**Excerpt:**
↓↓↓
# Jerky water pump



## wp1234 (Sep 29, 2009)

A question to any new Rapido owners - is your water pump jerky ?

Ours seems to operate in a pulse type fashion especially when having a hot shower .Ive checked the obvious things like a blocked filter, and loose water pipe connections but nothing seen that might cause this 

Is this normal on Rapido models if not any thoughts on where I should look next ?

Thanks
Wyn


----------



## Poulbot (Nov 8, 2013)

The reason for the pulsing is generally due to the pump trying to push a certain volume of water through an opening which is not large enough to allow it and therefore causing back pressure which the pressure switch is sensing (assuming it's a pressure pump, Shurflo etc).
A very simple demonstration of this is if you slowly close the tap, as you restrict the flow the pump will start to pulse. So I assume you have the tap fully open when demanding water?
Does it happen on all taps? Hot and cold? How old is the M/H?


----------



## wp1234 (Sep 29, 2009)

It's a 3 month old Rapido 9 and it seems to happen with hot and cold no matter what position the shower control is in.
↑↑↑
**Work order 1:**
Please arrange the part of the listing that opens with the line containing "Combined, do i4 and i11 account for over 50%?" and closes with the line containing "At how many", both included, as a JSON list of strings with one string per line. Omit blank lines and pictures.

**Stored data:**
↓↓↓
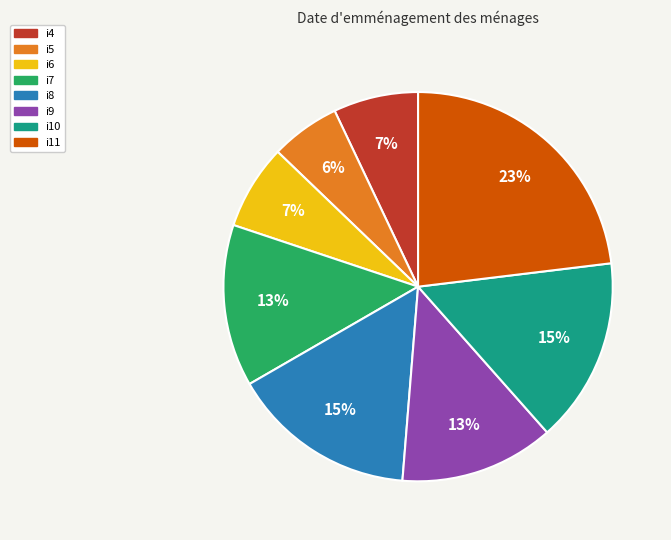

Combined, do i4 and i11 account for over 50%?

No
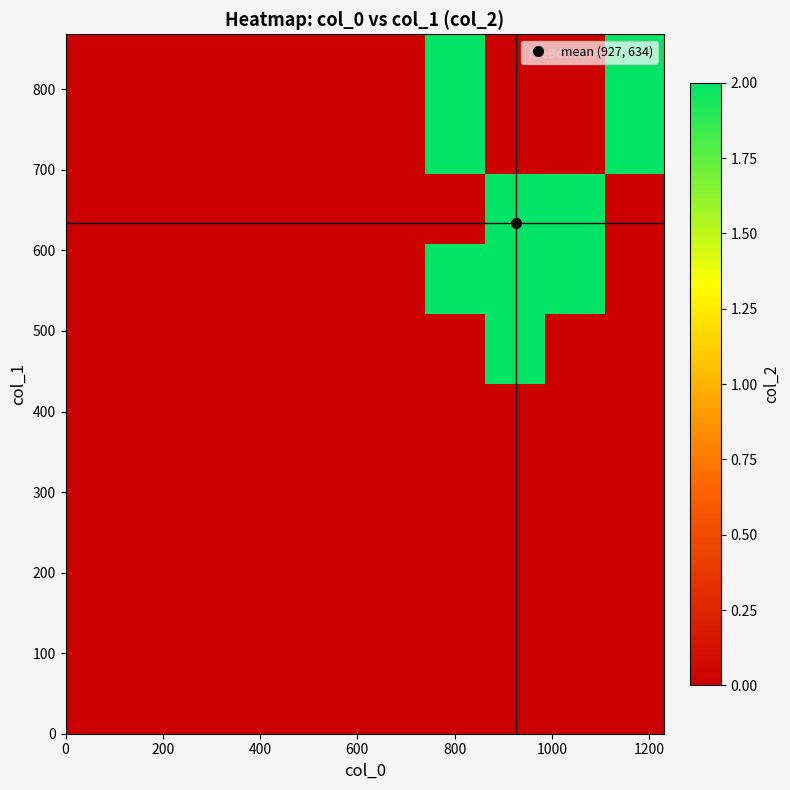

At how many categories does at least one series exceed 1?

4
↑↑↑
↓↓↓
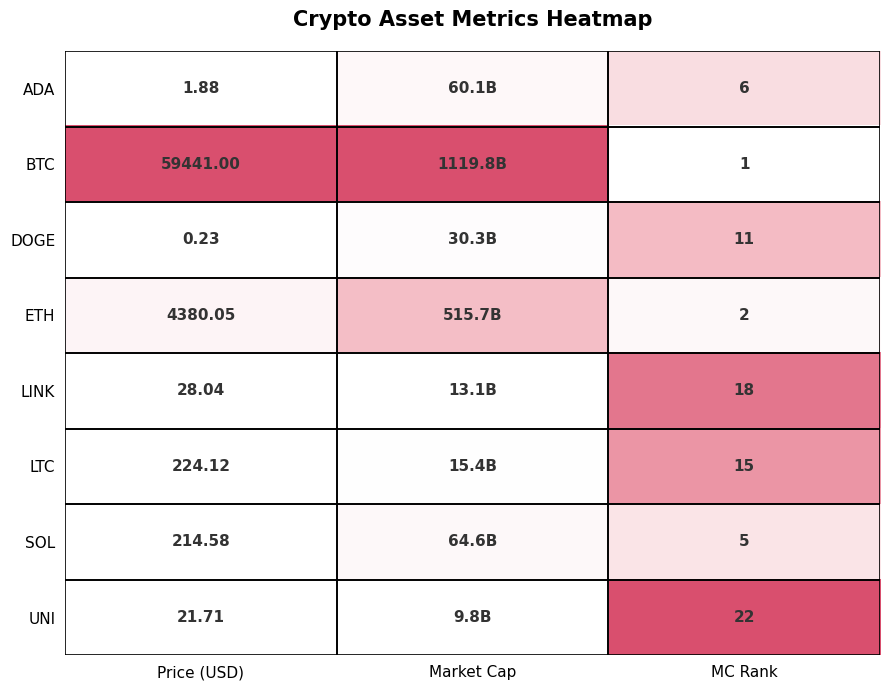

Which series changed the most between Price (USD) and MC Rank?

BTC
↑↑↑
↓↓↓
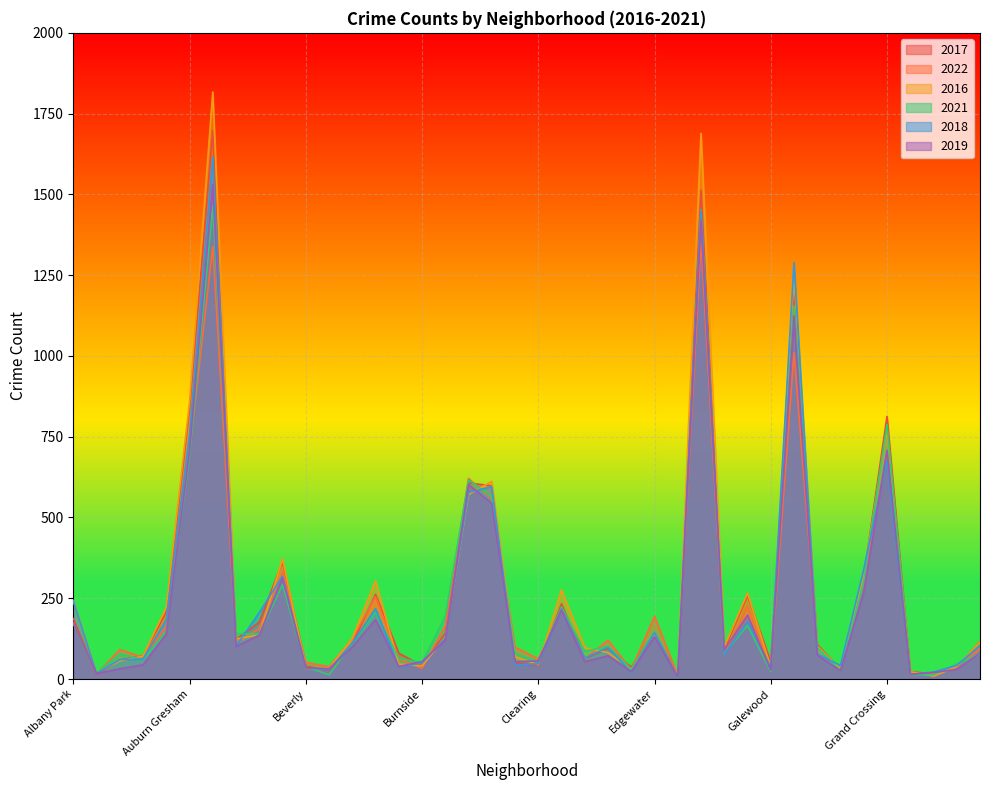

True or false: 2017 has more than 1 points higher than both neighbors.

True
↑↑↑
**Work order 2:**
In the thread about the jerky water pump, how old is the Rapido 9?

**Task result 1:**
[
  "Combined, do i4 and i11 account for over 50%?",
  "No",
  "At how many categories does at least one series exceed 1?"
]

**Task result 2:**
It is 3 months old.